Realistic means that it can happen. I once heard that if the mind can imagine it then it can happen. Every day that we live and everyone that we meet is stored in our memory, even subconsciously. People and events might have affected me without my even being aware of it.

Fiona: To craft your works, do you have to travel? Before or during the process?

Sometimes. But often, the crafting is the result of past travels.

Fiona: Who designed the covers?

That decision is usually in the hands of publishers. But I am co-authoring a book, which is a study based on an African novel that will be published in a few months, and I’ve asked my young cousin/niece to design the cover because I want her artistic talent to have visibility.

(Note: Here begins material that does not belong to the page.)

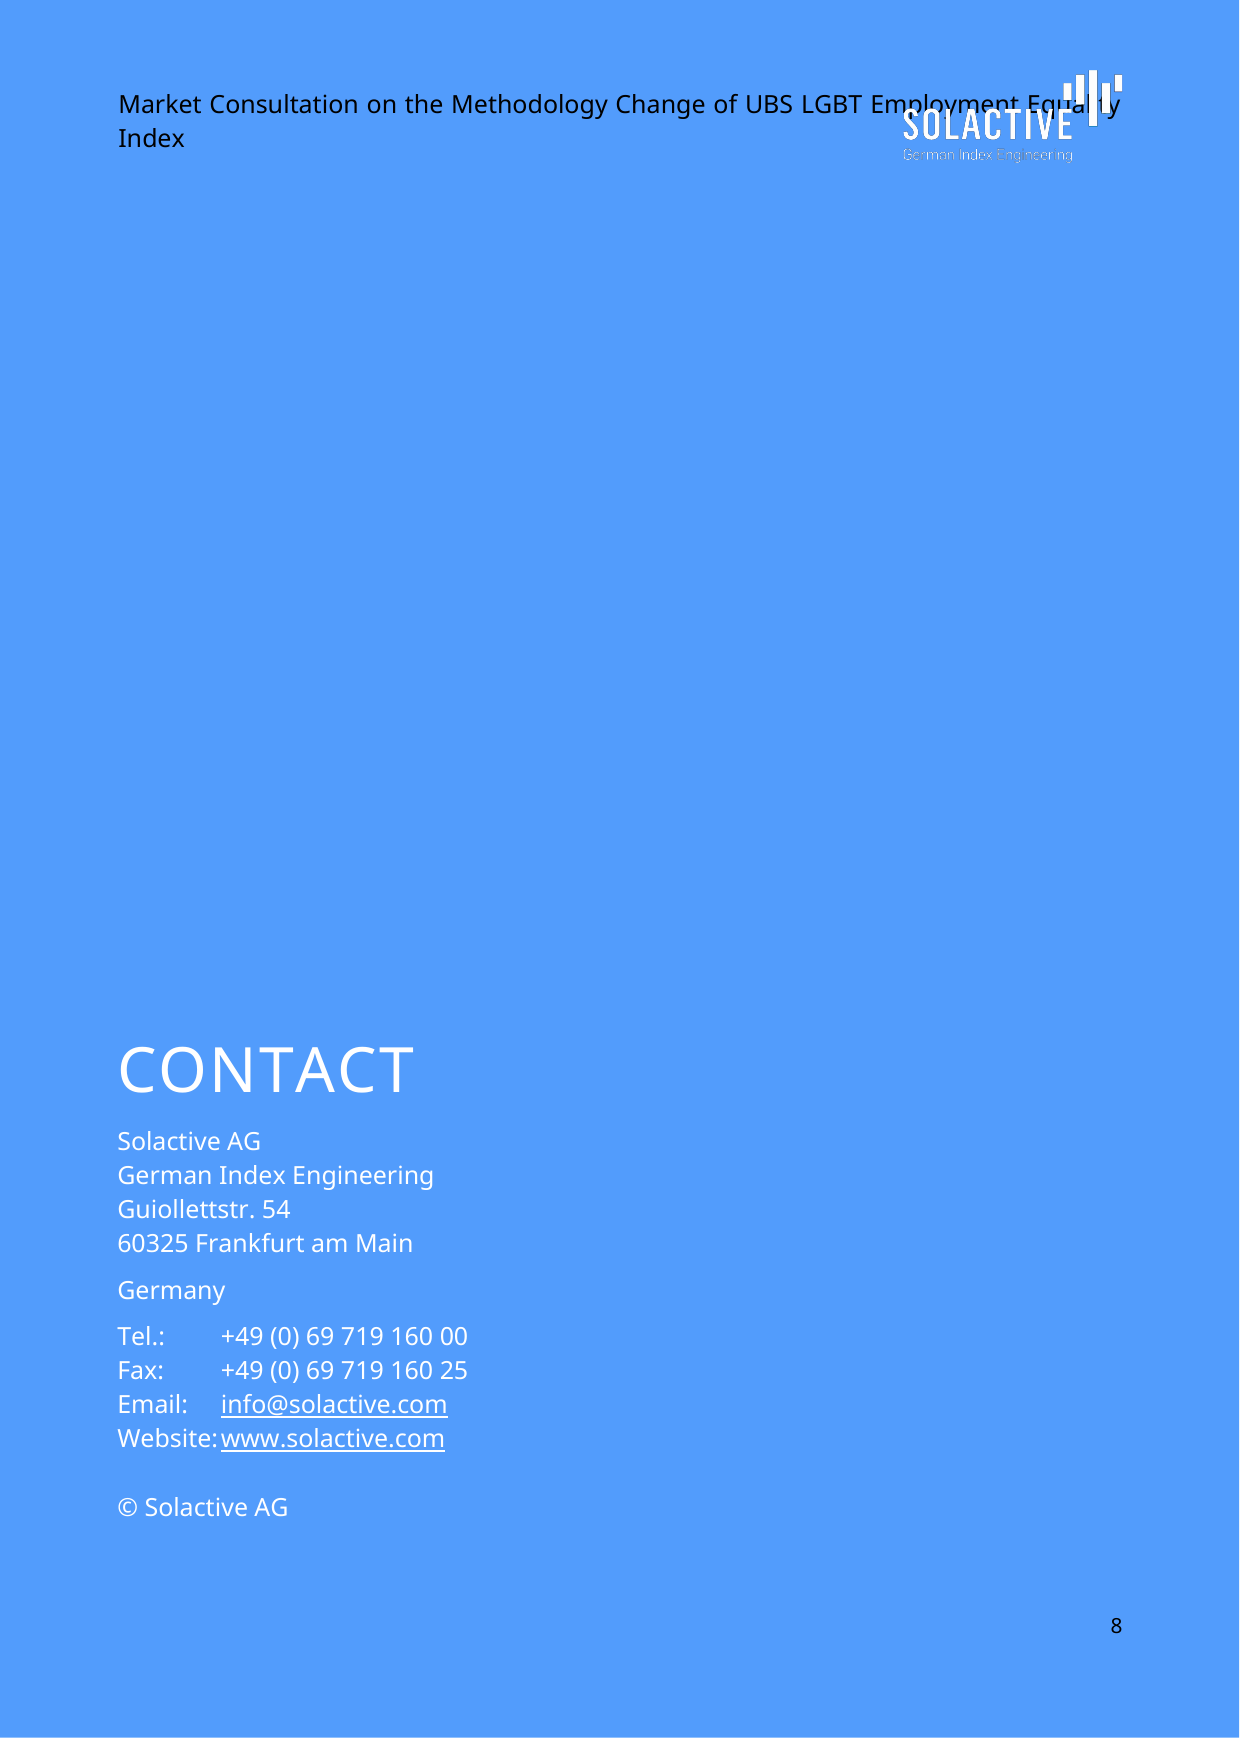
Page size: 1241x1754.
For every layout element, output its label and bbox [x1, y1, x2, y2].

picture [903, 70, 1123, 163]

Fiona: Is there a message in your novel that you want readers to grasp?

A creative work is the expression of a vision that the author has on life. Every reader will find whatever message speaks to them. It’s just like when people look at a painting, each person may find a different message.

Fiona: Are there any new authors that have grasped your interest?  Who is your favorite writer, and what is it about their work that really strikes you?

There are so many talented new writers out there. I read works by authors across the globe. But I am particularly fond of Maryse Condé and Isabelle Allende because of their interest multiculturalism.

Fiona: Outside of family members, name one entity that supported your commitment to become a published author.

I will have to say Marie D. Brown.

Fiona: Do you see writing as a career?

Writing is now a second career to me. Since I have stopped teaching, it is now my main focus in life.

Fiona: If you had to do it all over again, would you change anything in your latest book?

Once a story has been told, there is nothing to change.

Fiona: Did you learn anything during the writing of your recent book?

Writing is a learning process. As you write, you learn about the craft, the characters that you create and, ultimately, what can affect people.


Fiona: If your book was made into a film, who would you like to play the lead?

I’d rather not say!

Fiona: Any advice for other writers?

Writers are also readers. It also takes a lot of determination to write.

Fiona: Anything specific you want to tell your readers?

Thank you for taking the time to read my work.


Fiona: What book are you reading now?

I am reading a book that I picked up in South Africa last year. Doing Life with Mandela by Christo Brand, who was Mandela’s prison guard in Robben Island.


Fiona: Do you remember the first book you read?

Mémoires d’un âne. I was fascinated by the fact that the story is told from the point of view of a donkey


Fiona: What makes you laugh/cry?

I laugh a lot. I tend to find humor in a lot of things. But crying is hard for me.


Fiona: Is there one person, past or present, you would love to meet? Why?

I would love to meet Isabelle Allende to discuss her creative process.


Fiona: Do you have any hobbies?



Fiona: What TV shows/films do you enjoy watching?

I only watch TV to take my mind away from important issues and to penetrate a world that is so remote from mine. That is why I watch Andrew Cohen’s Housewives.


Fiona: Favorite foods, colors, music?

I like all kinds of food, especially spicy food. I’m fond of Jazz and tend to favor black and white.


Fiona: Imagine a future where you no longer write. What would you do?

Whenever I can’t write, I read. I like the magic of words.


Fiona: What do you want written on your head stone?

Here lies Elsie Augustave, a student of life.



Fiona: Do you have a blog or website readers can visit for updates, events and special offers?

My website is no longer active. I will probably build a new one when my second novel comes out.